### Teks yang Ditampilkan
━━━

1.      ( Kekuasaan absolut )Bidang perkara yang menjadi wewenang Pengadilan Agama
a.       Perkara di bidang perkawinan
Menurut penjelasan pasal 49 huruf ( a ) UU nomor 3 tahun 2006 disebutkan bahwa yang dimaksud dengan perkawinan adalah hal-hal yang diatur dalam UU mengenai perkawinan yang berlaku, yang dilakukan menurut Syari’at Islam antara lain :
1.      Ijin beristri dari seorang
2.      Ijin melangsungkan perkawinan bagi yang belum berusia 21 tahun, dalam hal orang tua atau wali atau keluarga dalam garis lurus ada perbedaan pendapat.
3.      Dispensasi kawin
4.      Pencegahan perkawinan
5.      Penolakan perkawinan oleh Pegawai Pencatatan Sipil
6.      Pembatalan perkawinan
7.      Gugatan kelalaian atas kewajiban suami atau istri
8.      Perceraian karena talak
9.      Gugatan perceraian
10.  Penyelesaian harta bersama
11.  Penguasaan anak-anak
12.  Ibu dapat memikul biaya pemeliharaan dan pendidikan anak bila mana bapak yang seharusnya bertanggung jawab tidak memenuhinya.[9]





b.      Perkara di bidang Waris
Dalam penjeasan pasal 49 huruf (b) UU nomor 3 tahun 2006, yang dimaksud dengan “ waris adalah penentuan siapa yang menjadi ahli waris, penentuan harta peninggalan, penentan bagian masing-masing ahli waris dan melaksanakan pembagian harta peninggalan tersebut, serta penetapan siapa yang menjadi ahli waris, penentuan bagi masing-masing ahli waris[10].

━━━

### Catatan yang Ditampilkan
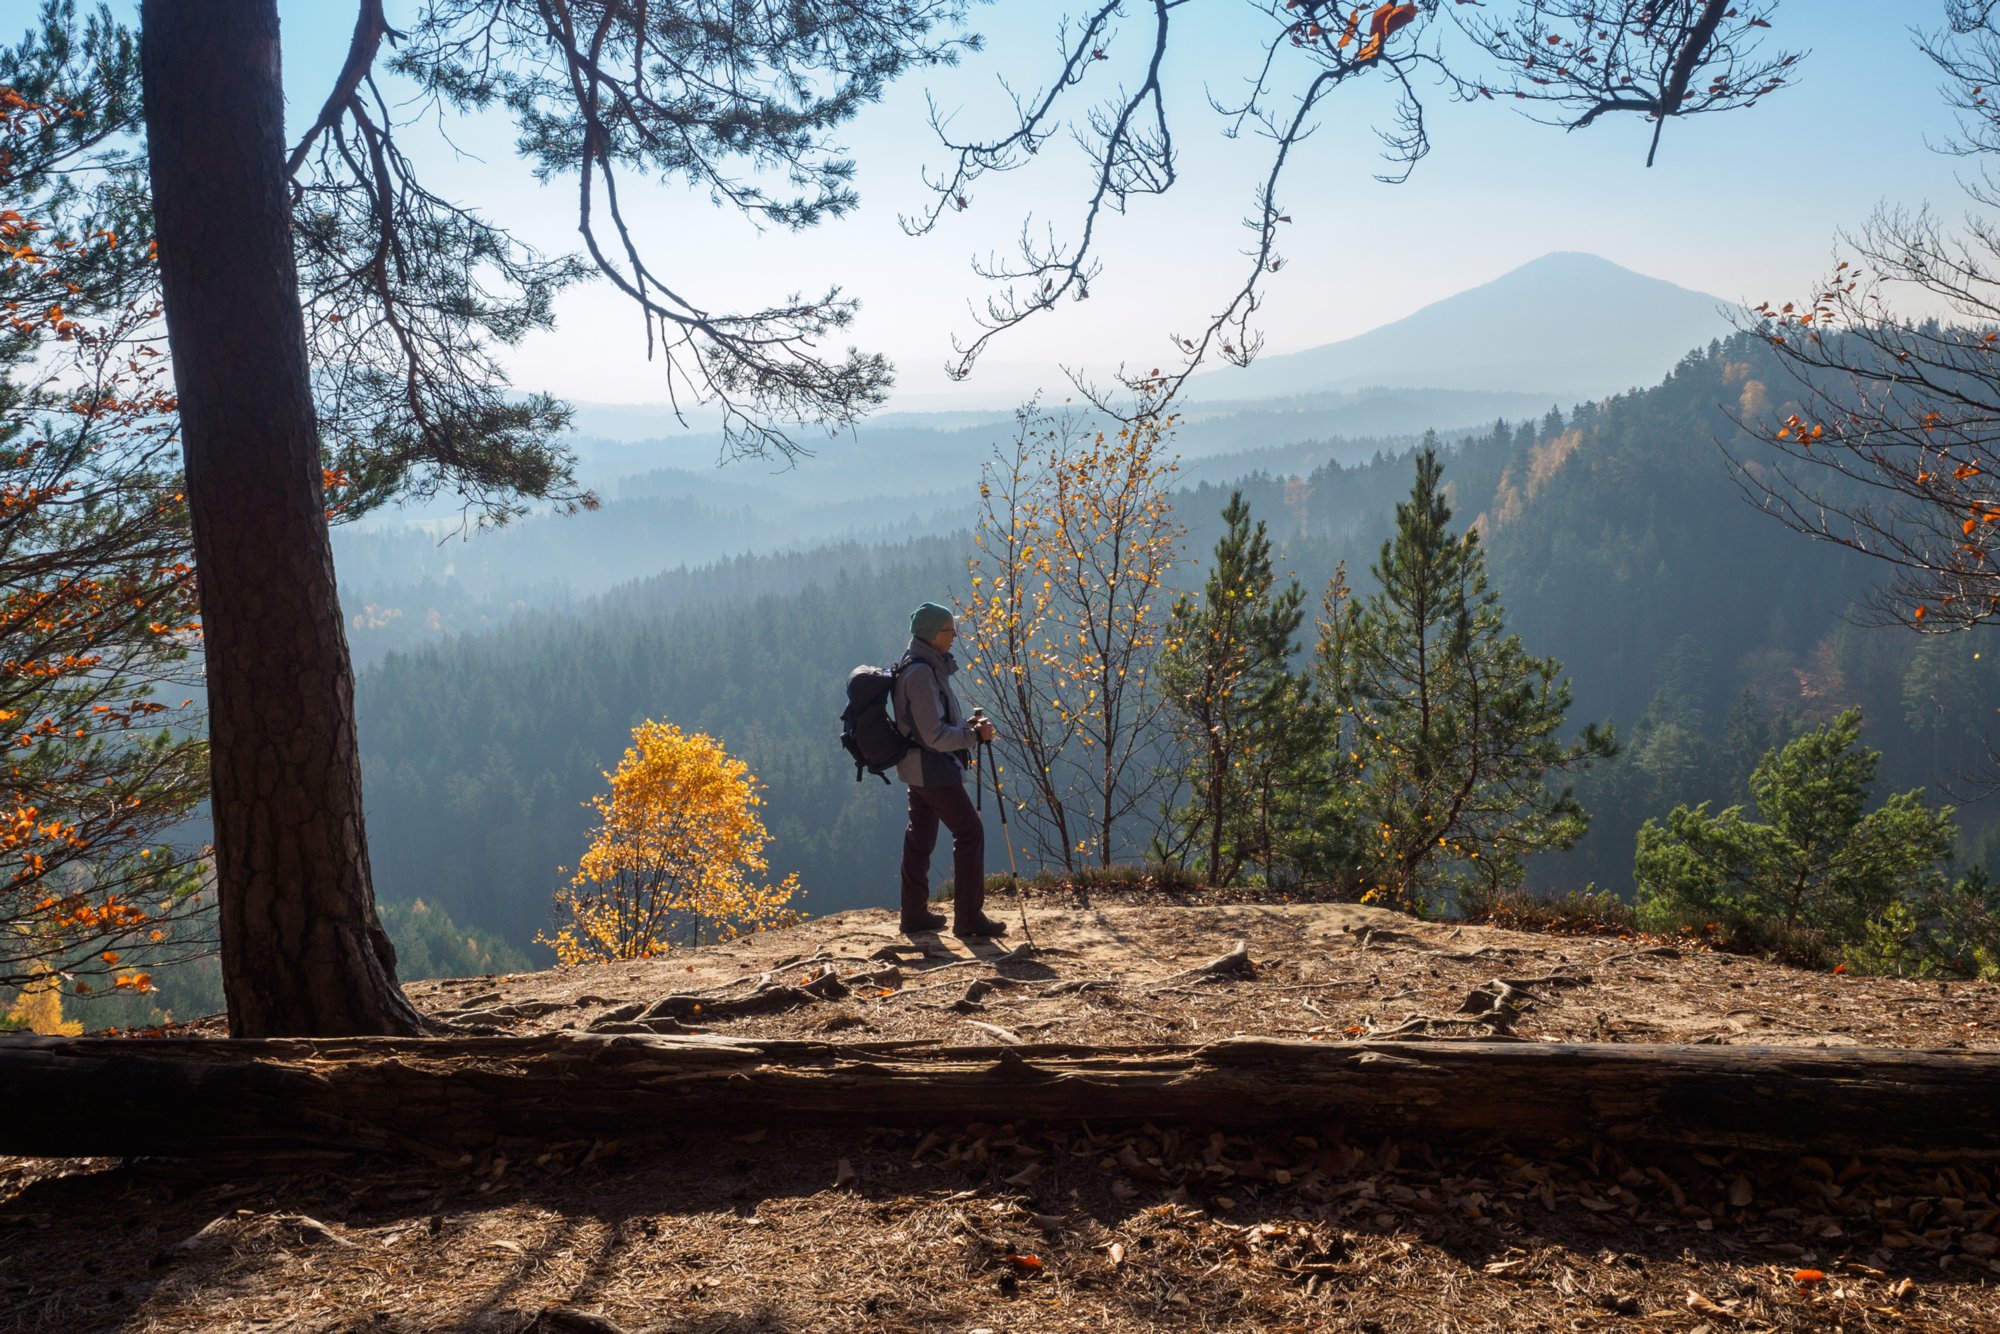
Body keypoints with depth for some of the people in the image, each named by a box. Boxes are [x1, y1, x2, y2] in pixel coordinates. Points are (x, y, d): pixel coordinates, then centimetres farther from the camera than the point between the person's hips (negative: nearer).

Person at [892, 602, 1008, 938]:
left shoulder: (927, 667, 12)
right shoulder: (921, 672, -20)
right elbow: (934, 734, -24)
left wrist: (966, 724, 9)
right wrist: (975, 736, -16)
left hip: (919, 768, 10)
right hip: (934, 768, -10)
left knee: (920, 837, 14)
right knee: (970, 834, -5)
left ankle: (914, 915, 22)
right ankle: (968, 919, -1)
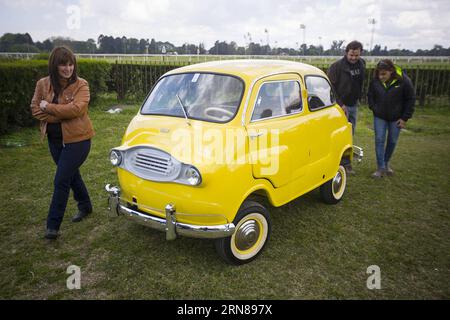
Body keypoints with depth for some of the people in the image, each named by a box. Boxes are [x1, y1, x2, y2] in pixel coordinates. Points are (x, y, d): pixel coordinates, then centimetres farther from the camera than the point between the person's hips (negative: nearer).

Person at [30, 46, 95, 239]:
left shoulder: (81, 85, -12)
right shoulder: (43, 84, 1)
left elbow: (76, 109, -25)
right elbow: (35, 109, -1)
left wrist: (48, 107, -16)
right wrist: (61, 115, -15)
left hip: (77, 139, -5)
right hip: (55, 139, 5)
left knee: (61, 181, -5)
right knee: (72, 174, 20)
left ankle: (53, 225, 6)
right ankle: (85, 206, 42)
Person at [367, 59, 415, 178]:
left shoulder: (403, 81, -17)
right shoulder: (375, 81, -11)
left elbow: (411, 99, -8)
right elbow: (370, 96, 8)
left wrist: (405, 118, -9)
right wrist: (374, 109, -2)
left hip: (396, 118, -1)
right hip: (379, 117, 1)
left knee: (392, 141, 10)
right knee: (379, 140, -4)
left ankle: (386, 163, 30)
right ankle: (381, 168, 3)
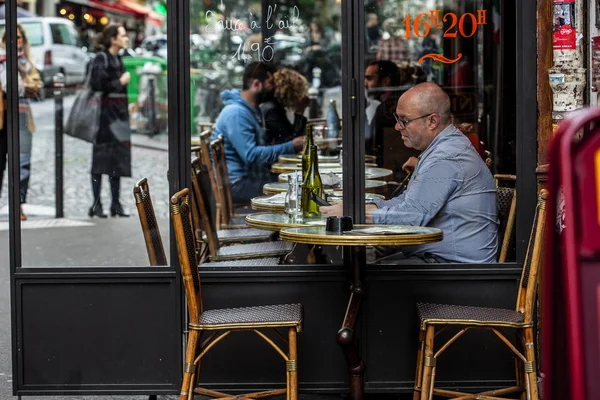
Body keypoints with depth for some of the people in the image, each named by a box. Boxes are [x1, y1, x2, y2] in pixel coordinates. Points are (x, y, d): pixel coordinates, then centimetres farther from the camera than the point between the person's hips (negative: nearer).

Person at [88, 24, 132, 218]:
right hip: (105, 113, -8)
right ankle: (96, 204, -2)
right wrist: (120, 82, -10)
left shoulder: (118, 59, 16)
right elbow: (97, 85, -17)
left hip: (119, 113, 8)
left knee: (118, 159, 7)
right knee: (101, 159, -5)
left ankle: (116, 204, 12)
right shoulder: (101, 59, -8)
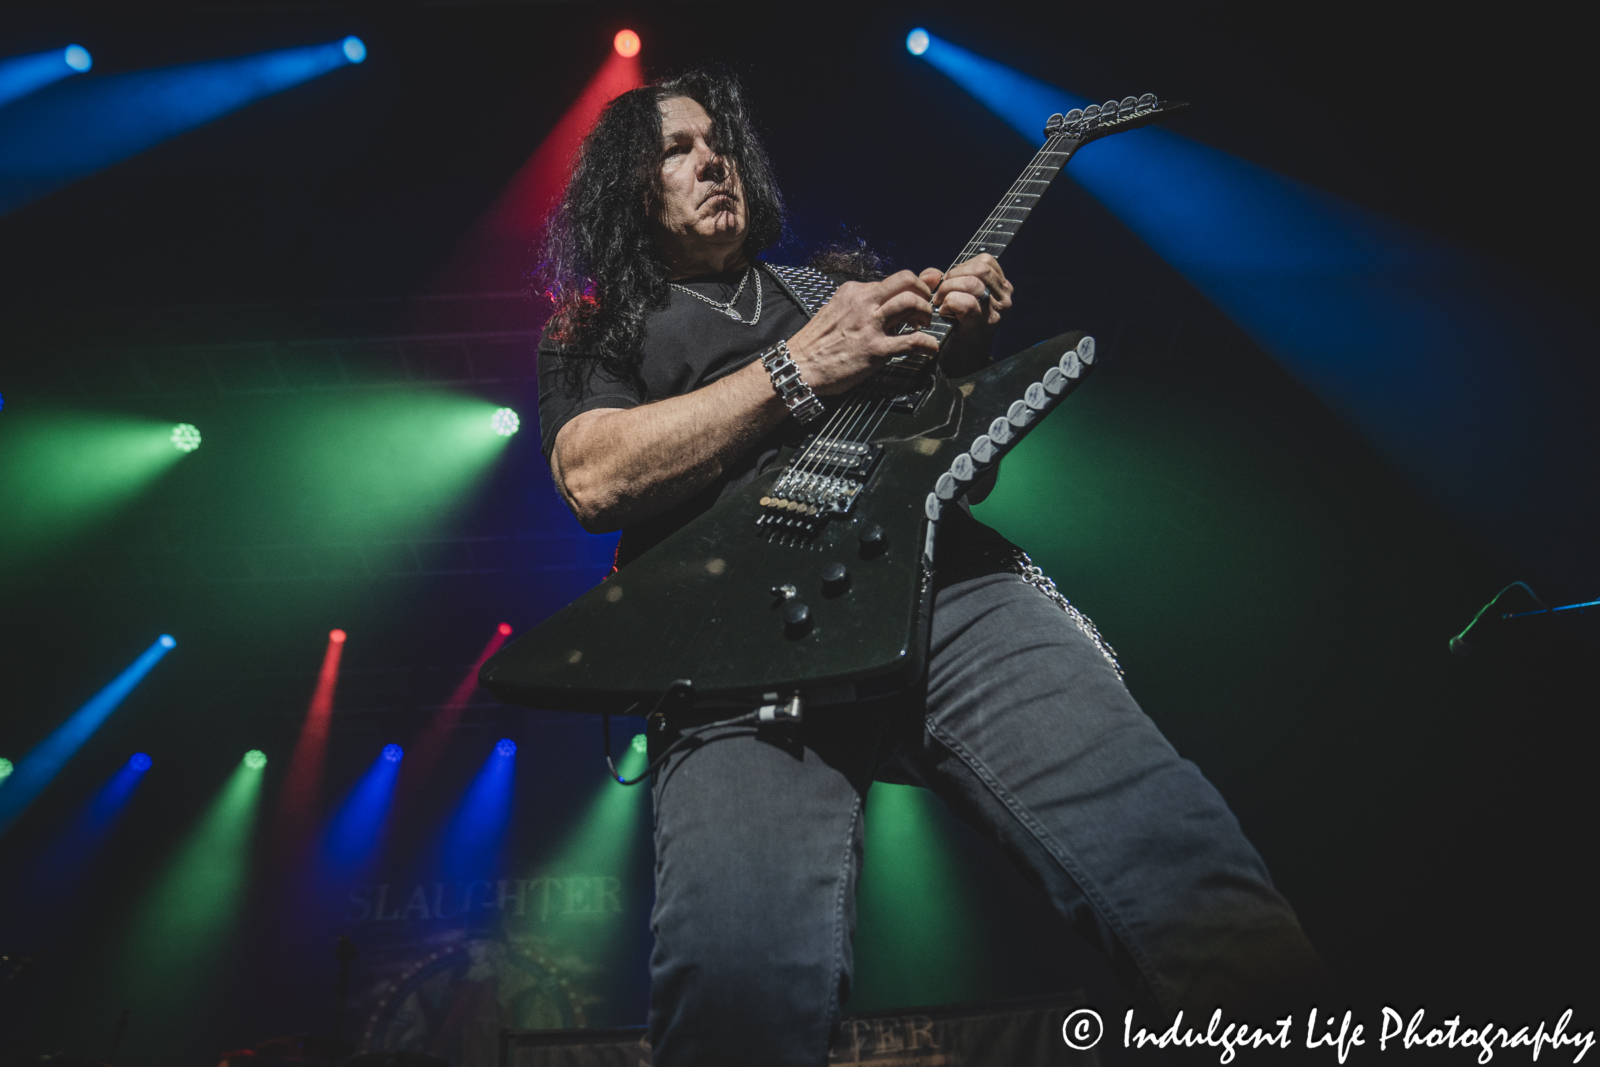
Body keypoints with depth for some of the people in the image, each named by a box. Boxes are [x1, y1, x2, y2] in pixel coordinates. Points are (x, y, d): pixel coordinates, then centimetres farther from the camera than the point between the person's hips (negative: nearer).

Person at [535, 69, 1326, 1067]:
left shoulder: (831, 283, 33)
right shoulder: (598, 338, 23)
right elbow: (595, 479, 0)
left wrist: (963, 350, 10)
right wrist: (799, 367, -2)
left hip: (943, 575, 3)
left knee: (1179, 864, -23)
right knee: (741, 974, -34)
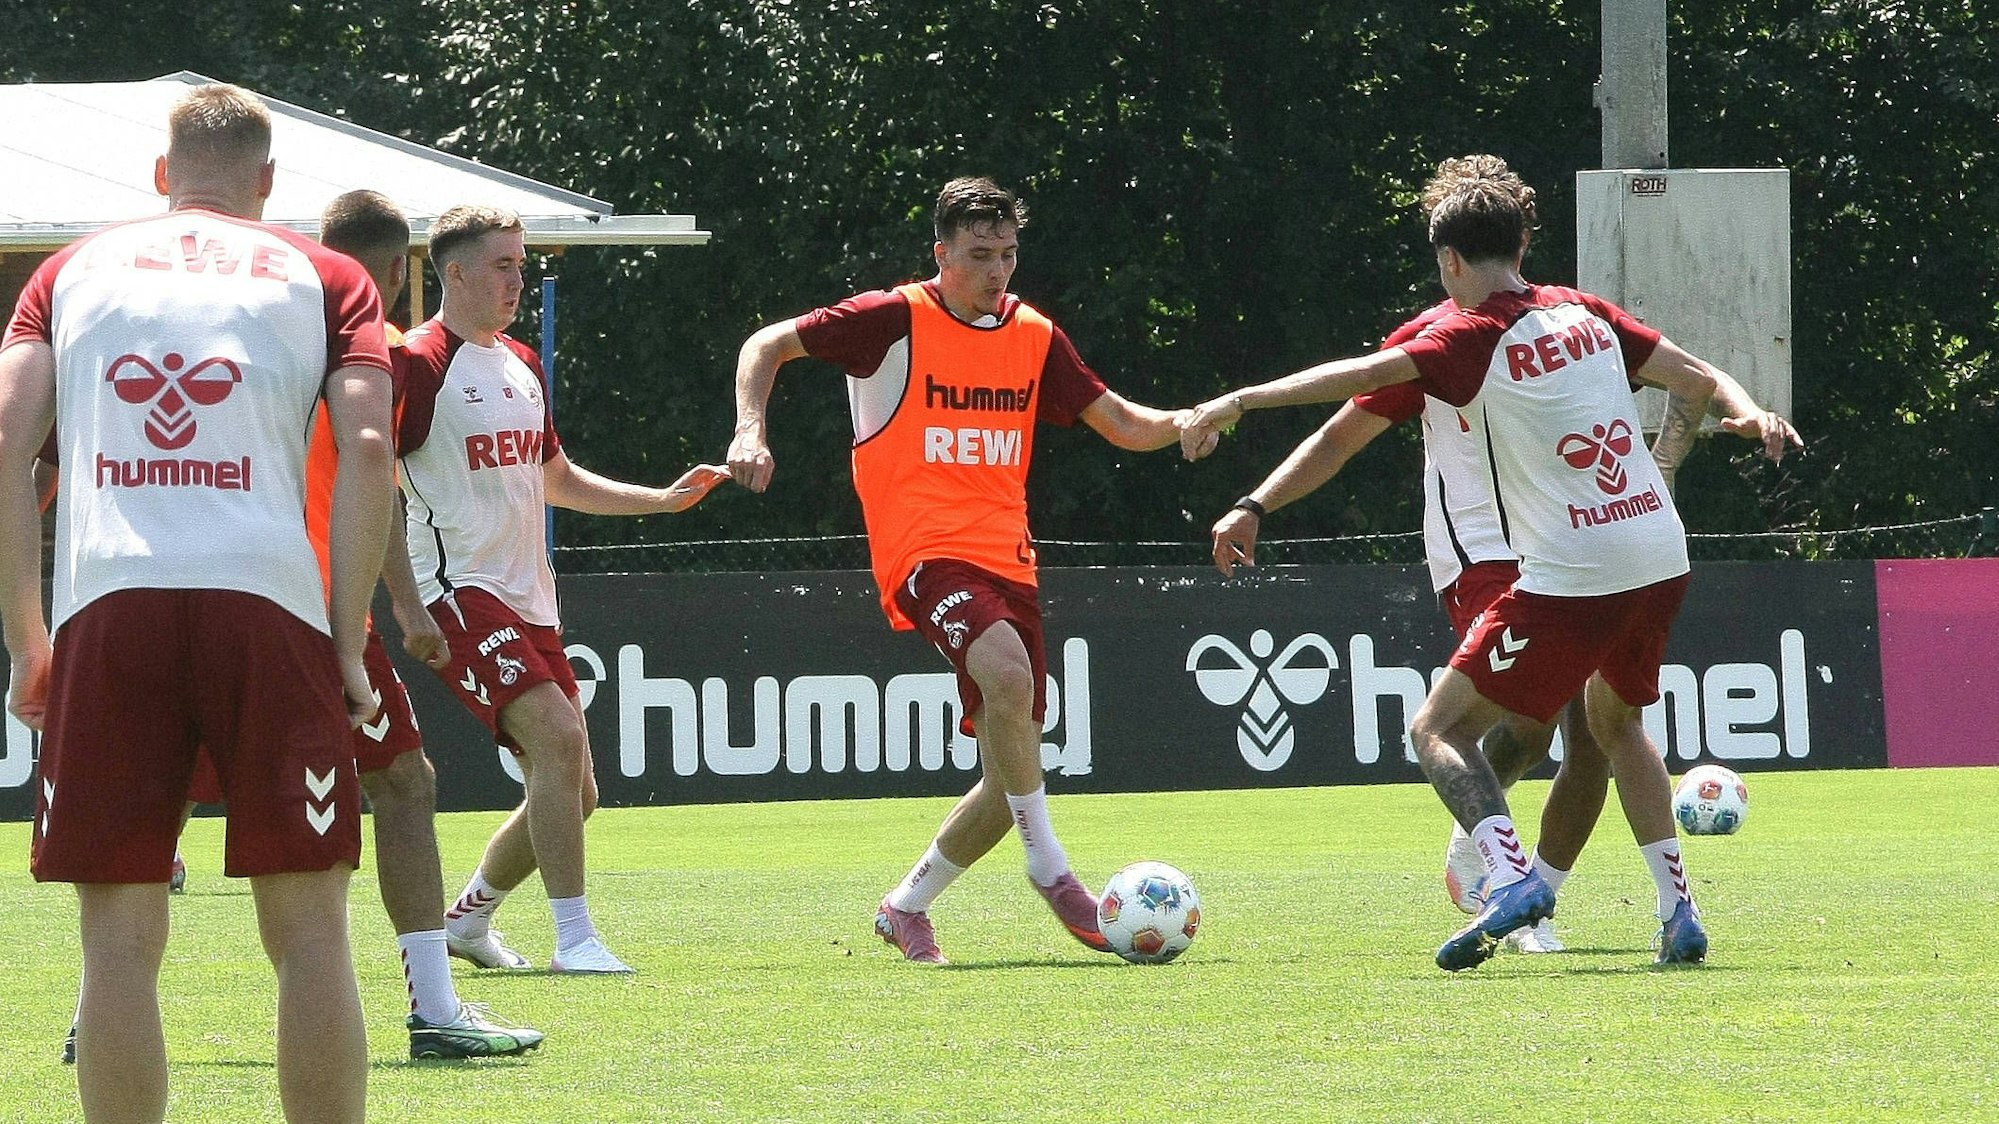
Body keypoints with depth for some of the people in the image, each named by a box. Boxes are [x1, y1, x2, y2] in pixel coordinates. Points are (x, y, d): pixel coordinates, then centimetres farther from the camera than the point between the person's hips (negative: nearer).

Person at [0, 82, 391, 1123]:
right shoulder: (324, 277, 17)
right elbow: (367, 450, 2)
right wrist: (347, 646, 3)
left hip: (105, 607, 1)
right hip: (269, 605, -1)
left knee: (120, 939, 4)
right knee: (308, 930, 4)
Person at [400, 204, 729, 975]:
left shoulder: (523, 366, 18)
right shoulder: (419, 365, -8)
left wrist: (664, 499, 23)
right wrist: (404, 605, -20)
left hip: (530, 600, 9)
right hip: (460, 593, -9)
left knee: (572, 793, 7)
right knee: (558, 733, -26)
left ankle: (468, 918, 27)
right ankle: (574, 937, -24)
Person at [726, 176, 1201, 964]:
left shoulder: (1034, 338, 11)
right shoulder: (894, 322, -3)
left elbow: (1122, 424, 15)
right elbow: (767, 346, 2)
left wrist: (1183, 425, -5)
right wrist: (751, 431, -14)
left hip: (1007, 559, 6)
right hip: (924, 551, -6)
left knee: (1012, 776, 3)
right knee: (1008, 673, -34)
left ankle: (907, 907, 23)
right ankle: (1049, 869, -22)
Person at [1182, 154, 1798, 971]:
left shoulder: (1473, 337, -7)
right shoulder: (1585, 312, 10)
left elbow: (1360, 376, -17)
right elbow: (1694, 379, 16)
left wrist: (1238, 402, -15)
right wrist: (1745, 411, 36)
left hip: (1571, 579, -7)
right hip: (1662, 558, 7)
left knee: (1439, 728, 1)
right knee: (1616, 719, 30)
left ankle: (1510, 874, -22)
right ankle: (1678, 913, 22)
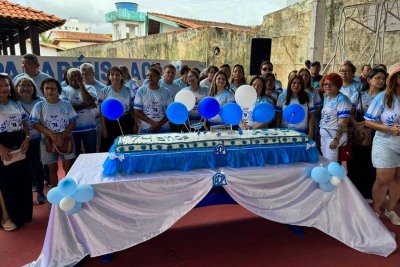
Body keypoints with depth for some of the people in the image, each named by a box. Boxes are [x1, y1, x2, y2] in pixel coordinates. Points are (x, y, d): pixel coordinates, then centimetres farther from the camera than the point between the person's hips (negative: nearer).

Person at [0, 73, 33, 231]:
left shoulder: (16, 104, 10)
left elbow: (24, 124, 13)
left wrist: (27, 138, -5)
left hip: (18, 146, 5)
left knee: (23, 179, 10)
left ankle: (21, 213, 27)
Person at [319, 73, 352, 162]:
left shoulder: (342, 100, -13)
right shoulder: (326, 98, 14)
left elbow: (343, 122, -20)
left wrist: (336, 139, -24)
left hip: (334, 136, -8)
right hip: (324, 136, 9)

━━━

### Bagian Latihan
**A.** Salin dengan persis bagian teks tentang kewenangan Pengadilan Agama yang diawali kata-kata "b.      Perkara di" dan diakhiri "masing-masing ahli waris[10].".
**B.** Tuliskan dalam bentuk daftar JSON berisi string bagian catatan dari baris yang memuat "right knee: (101, 159, -5)" sampai baris yang memuat "left elbow: (1122, 424, 15)", termasuk kedua baris tersebut, dengan satu string untuk setiap baris. Lewati baris kosong dan jangan sertakan gambar.
Catatan ini tidak ada hubungannya dengan teks.

### Penyelesaian Soal
**A.**
b.      Perkara di bidang Waris
Dalam penjeasan pasal 49 huruf (b) UU nomor 3 tahun 2006, yang dimaksud dengan “ waris adalah penentuan siapa yang menjadi ahli waris, penentuan harta peninggalan, penentan bagian masing-masing ahli waris dan melaksanakan pembagian harta peninggalan tersebut, serta penetapan siapa yang menjadi ahli waris, penentuan bagi masing-masing ahli waris[10].

**B.**
[
  "right knee: (101, 159, -5)",
  "left ankle: (116, 204, 12)",
  "right shoulder: (101, 59, -8)",
  "Body keypoints with depth for some of the people in the image, each named by a box. Boxes are [x1, y1, x2, y2] in pixel coordinates. Points are (x, y, d): pixel coordinates, then centimetres farther from the camera than the point between the person's hips (negative: nearer).",
  "Person at [535, 69, 1326, 1067]:",
  "left shoulder: (831, 283, 33)",
  "right shoulder: (598, 338, 23)",
  "right elbow: (595, 479, 0)",
  "left wrist: (963, 350, 10)",
  "right wrist: (799, 367, -2)",
  "left hip: (943, 575, 3)",
  "left knee: (1179, 864, -23)",
  "right knee: (741, 974, -34)",
  "Body keypoints with depth for some of the people in the image, each named by a box. Boxes are [x1, y1, x2, y2] in pixel coordinates. Points are (x, y, d): pixel coordinates, then centimetres farther from the camera than the point between the person's hips (negative: nearer).",
  "Person at [0, 82, 391, 1123]:",
  "right shoulder: (324, 277, 17)",
  "right elbow: (367, 450, 2)",
  "right wrist: (347, 646, 3)",
  "left hip: (105, 607, 1)",
  "right hip: (269, 605, -1)",
  "left knee: (120, 939, 4)",
  "right knee: (308, 930, 4)",
  "Person at [400, 204, 729, 975]:",
  "left shoulder: (523, 366, 18)",
  "right shoulder: (419, 365, -8)",
  "left wrist: (664, 499, 23)",
  "right wrist: (404, 605, -20)",
  "left hip: (530, 600, 9)",
  "right hip: (460, 593, -9)",
  "left knee: (572, 793, 7)",
  "right knee: (558, 733, -26)",
  "left ankle: (468, 918, 27)",
  "right ankle: (574, 937, -24)",
  "Person at [726, 176, 1201, 964]:",
  "left shoulder: (1034, 338, 11)",
  "right shoulder: (894, 322, -3)",
  "left elbow: (1122, 424, 15)"
]